[FOM] Replacement after removal of Extensionality.

Zuhair Abdul Ghafoor Al-Johar zaljohar at yahoo.com
Sat Jan 20 02:31:02 EST 2018


Dear Sirs,

The usual presentation of ZF with the customary form of Replacement weakens
down to Z once Extensionality is removed, this is a known result due to Dana Scott. 

If instead of Replacement one uses Separation and Collection schemata, then one gets
a theory that does interpret full ZF, even in absence of Extensionality. This subject 

had been investigated and a reference to those is present in this FOM posting: 

https://cs.nyu.edu/pipermail/fom/2015-April/018645.html 

I recently attempted to establish an interpretation of ZF in a theory that 
has axioms of Foundation, Pairing, Union, Power, Infinity, and Replacement* 
where the latter is the following: 

Replacement*: If phi is a formula in which only the symbols "x","z" occur free, 
and those only occurring free, and in which the symbol "B" never occur, then: 

forall A exists B forall y [y in B <-> exists x in A forall z (z in y <-> phi)] 

is an axiom. 

A sketch of the proof is posted here: 

https://mathoverflow.net/questions/289943/equivalents-of-replacement-under-removal-of-extensionality 

However, I came to realize that if one tries to use the customary way of presenting Replacement 
i.e. in a pre-conditioned manner, then for the same specifics of formulation presented above 
one can use the following formula: 

forall A([forall x in A exists z forall y (phi(x,y) -> y in z)] -> exists B forall y (y in B <-> exists x in A phi(x,y))) 

now this will imply the above schema, and it would itself directly prove Pairing, Union, 
and Separation. 

What changed is that the limiting factor on replacement became "membership in a set" 
instead of being "equality to a set". But this seems to be in some sense similar to 
Separation being just a limited naive comprehension where the limiting factor is again
being "membership in a set" imposed on the defining formula of naive comprehension. 

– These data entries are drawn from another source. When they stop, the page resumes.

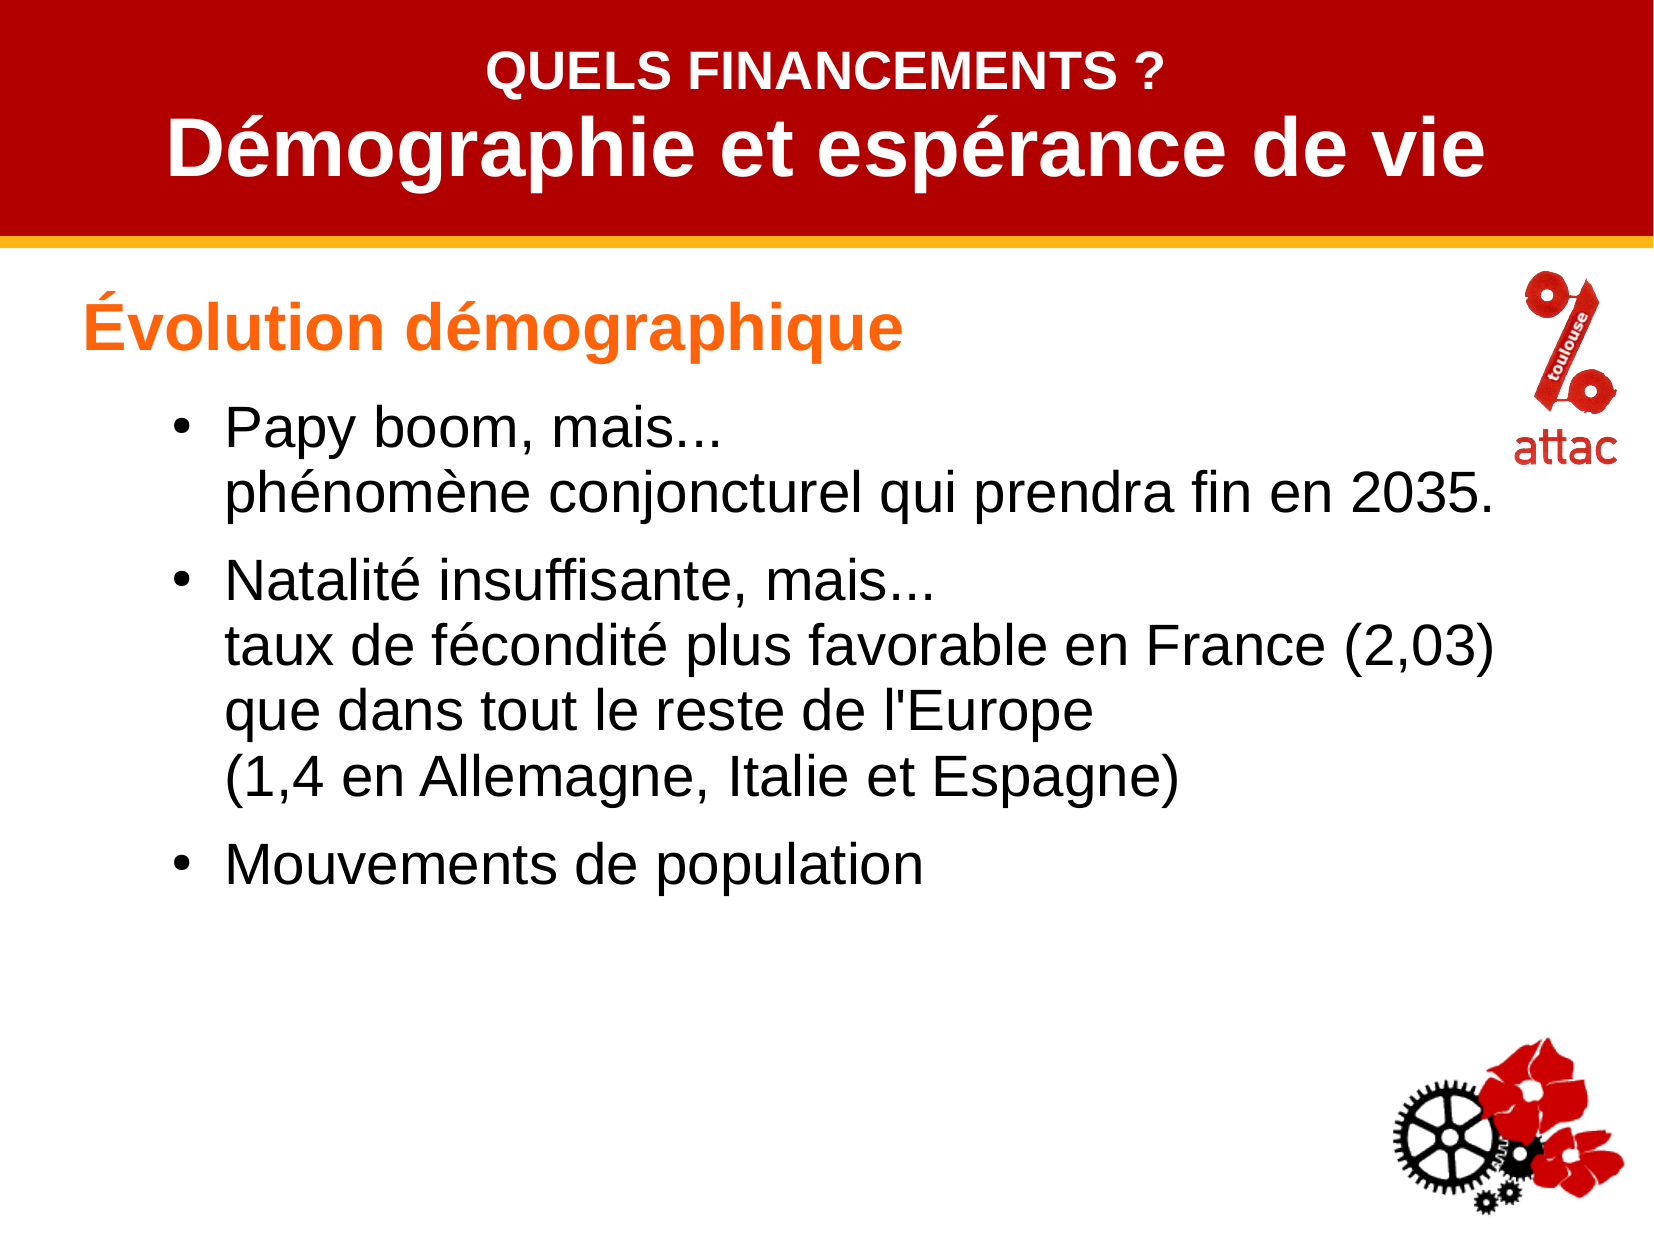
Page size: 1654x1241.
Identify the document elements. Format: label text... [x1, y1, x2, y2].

picture [1387, 1033, 1628, 1218]
title QUELS FINANCEMENTS ? Démographie et espérance de vie [82, 14, 1571, 222]
list Évolution démographique Papy boom, mais... phénomène conjoncturel qui prendra fin en 2035. Natalité insuffisante, mais... taux de fécondité plus favorable en France (2,03) que dans tout le reste de l'Europe (1,4 en Allemagne, Italie et Espagne) Mouvements de population [82, 290, 1565, 1109]
picture [1509, 265, 1625, 473]
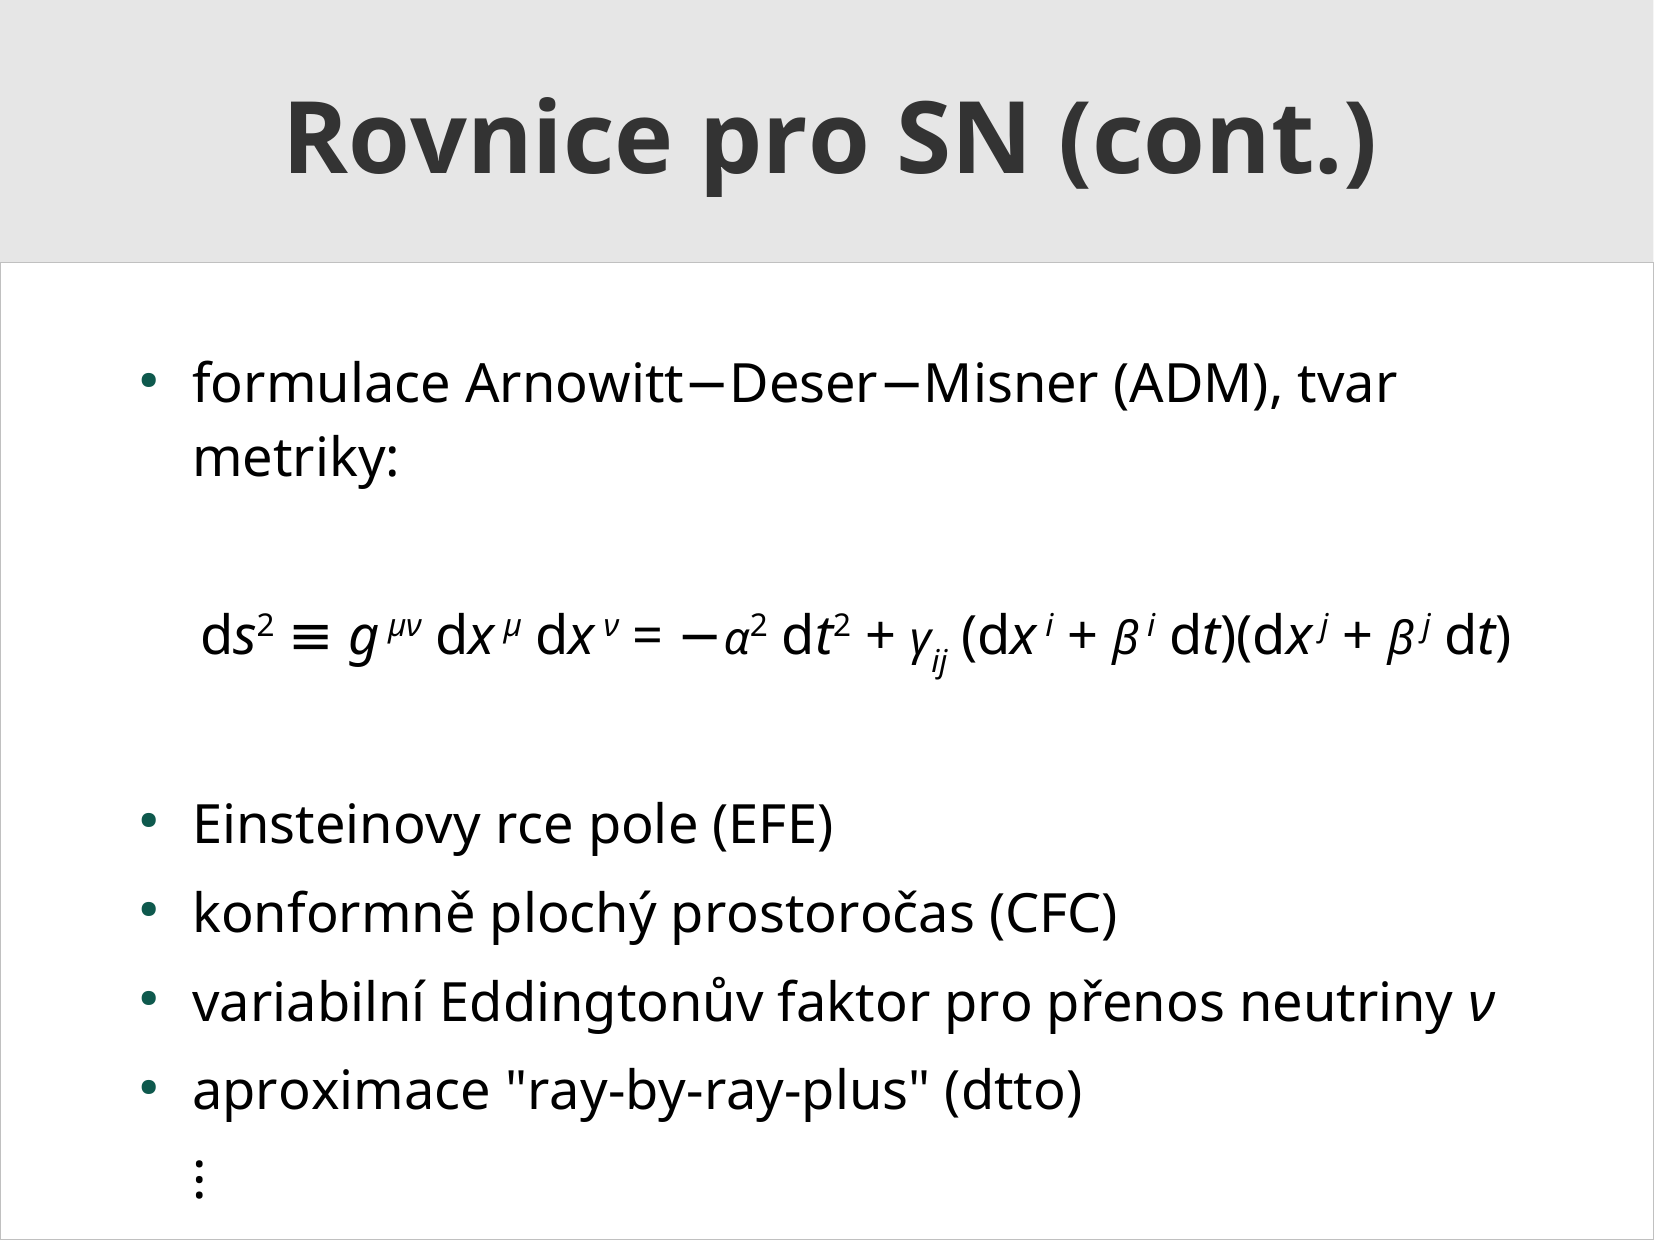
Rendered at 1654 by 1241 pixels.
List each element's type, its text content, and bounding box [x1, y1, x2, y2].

list formulace Arnowitt−Deser−Misner (ADM), tvar metriky: ds2 ≡ g µν dx µ dx ν = −α2 dt2 + γij (dx i + β i dt)(dx j + β j dt) Einsteinovy rce pole (EFE) konformně plochý prostoročas (CFC) variabilní Eddingtonův faktor pro přenos neutriny ν aproximace "ray-by-ray-plus" (dtto) ⁝ [121, 344, 1534, 1092]
title Rovnice pro SN (cont.) [124, 31, 1537, 239]
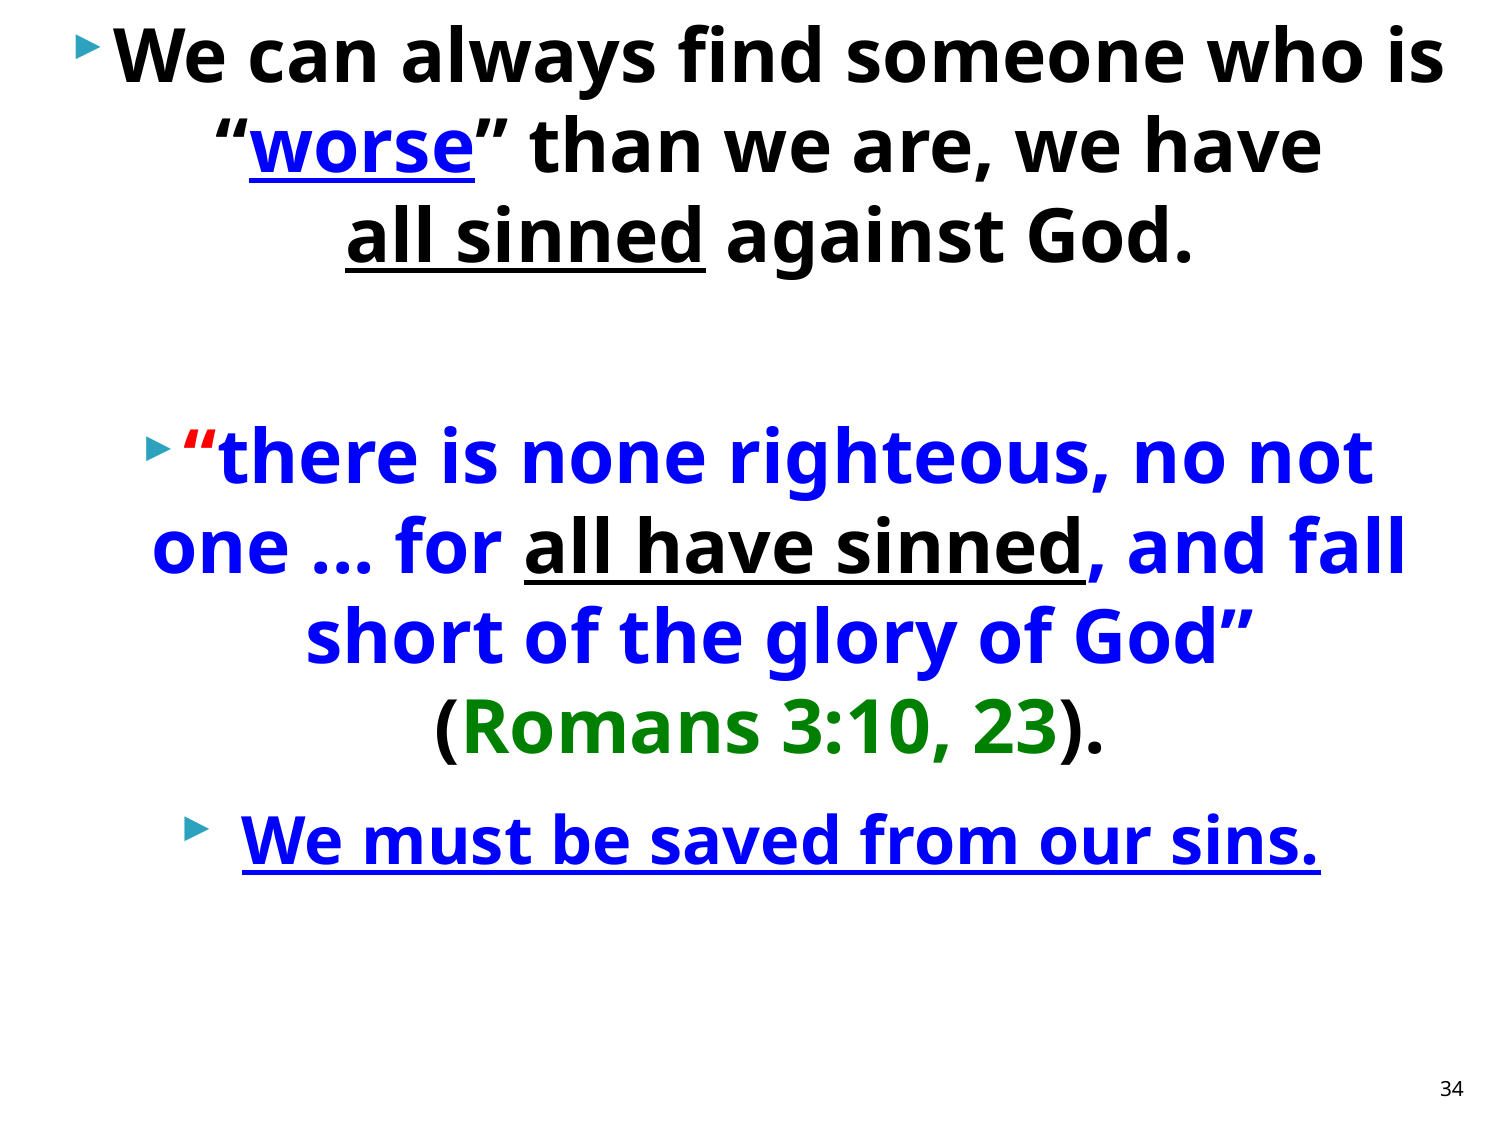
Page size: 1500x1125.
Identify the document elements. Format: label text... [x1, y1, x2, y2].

list We can always find someone who is “worse” than we are, we have all sinned against God. “there is none righteous, no not one ... for all have sinned, and fall short of the glory of God” (Romans 3:10, 23). We must be saved from our sins. [0, 0, 1500, 1125]
slide_number <number> [1418, 1051, 1479, 1112]
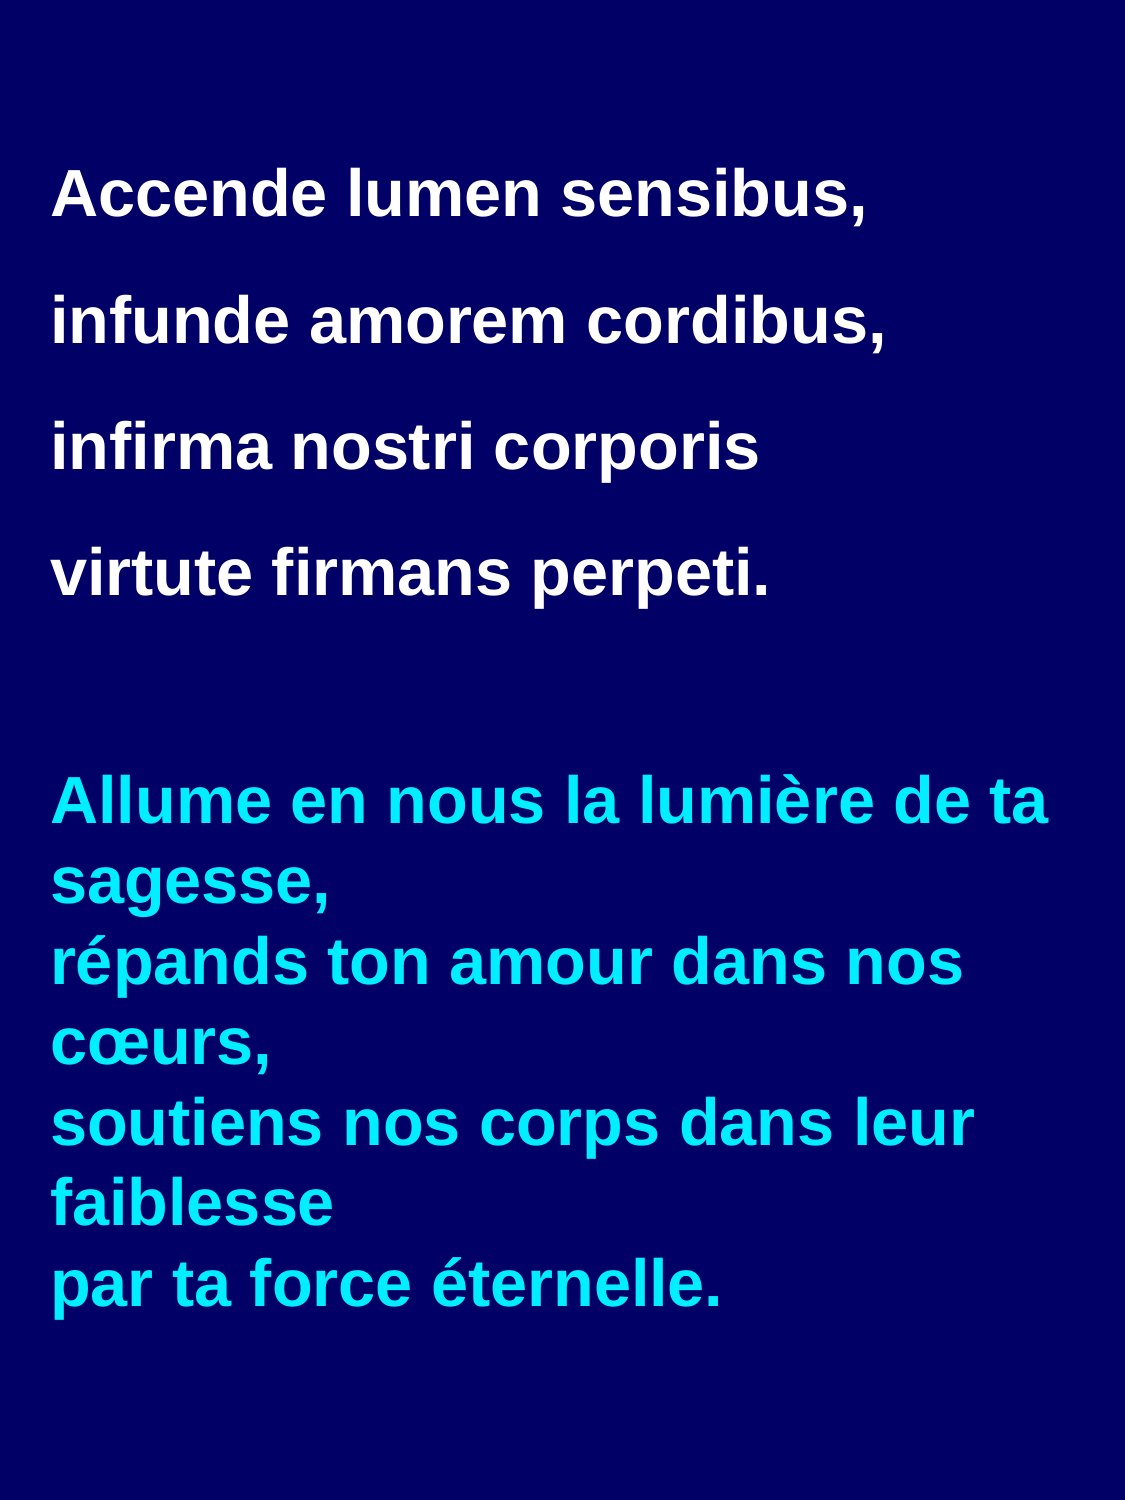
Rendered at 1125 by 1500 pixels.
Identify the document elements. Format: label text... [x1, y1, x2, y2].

text_box Accende lumen sensibus, infunde amorem cordibus, infirma nostri corporis virtute firmans perpeti. Allume en nous la lumière de ta sagesse, répands ton amour dans nos cœurs, soutiens nos corps dans leur faiblesse par ta force éternelle. [35, 47, 1113, 1442]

This had lead me back also to Dana Scott's result of "Z" being actually interpretable 
in just a modified form of separation and infinity, where the former is: 

forall A exists x forall y (y in x <-> y C A /\ phi) is an axiom, 
for every formula phi not having the symbol "x" occurring in it. 

So the limit to comprehension did change here from "membership in a set" to 
"subset-hood of a set"! 

I was just thinking if one can do the same thing with Replacement since the 
formulation of it that can withstand removal of extensionality do use "membership in a set" 
as a limiting factor, so we can upgrade the above axiom to: 

forall A([forall x in A exists z forall y (phi(x,y) -> y C z)] -> exists B forall y (y in B <-> exists x in A phi(x,y))) 

Then this is still a very able scheme, it straightforwardly proves Pairing, Power, 
Separation, and Replacement*, and it does prove Union for sets in which each element
is a member of some transitive set, and this will build up the stages of the cumulative
hierarchy and thus interpret ZF. 


The common matter between the two is the using of 'subset-hood' as a limiting factor
to comprehension replacing the "membership" criterion. 


So it appears that full ZF can be interpreted in a first-order theory in the language
of set theory that has one axiom scheme and a single axiom, namely that of a modified form of
Replacement, and of Infinity. 

The point that I want to raise here is that the above versions of replacement
are indeed about Replacement! The concept behind Replacement* (and the subsequent
versions presented above) is the same one underlying Replacement, and so the sameidea behind replacement can result in versions that can interpret full ZF in absence
of Extensionality. This shows that there is nothing substantial in "Collection" schema

that enables it to interpret ZF in absence of extensionality!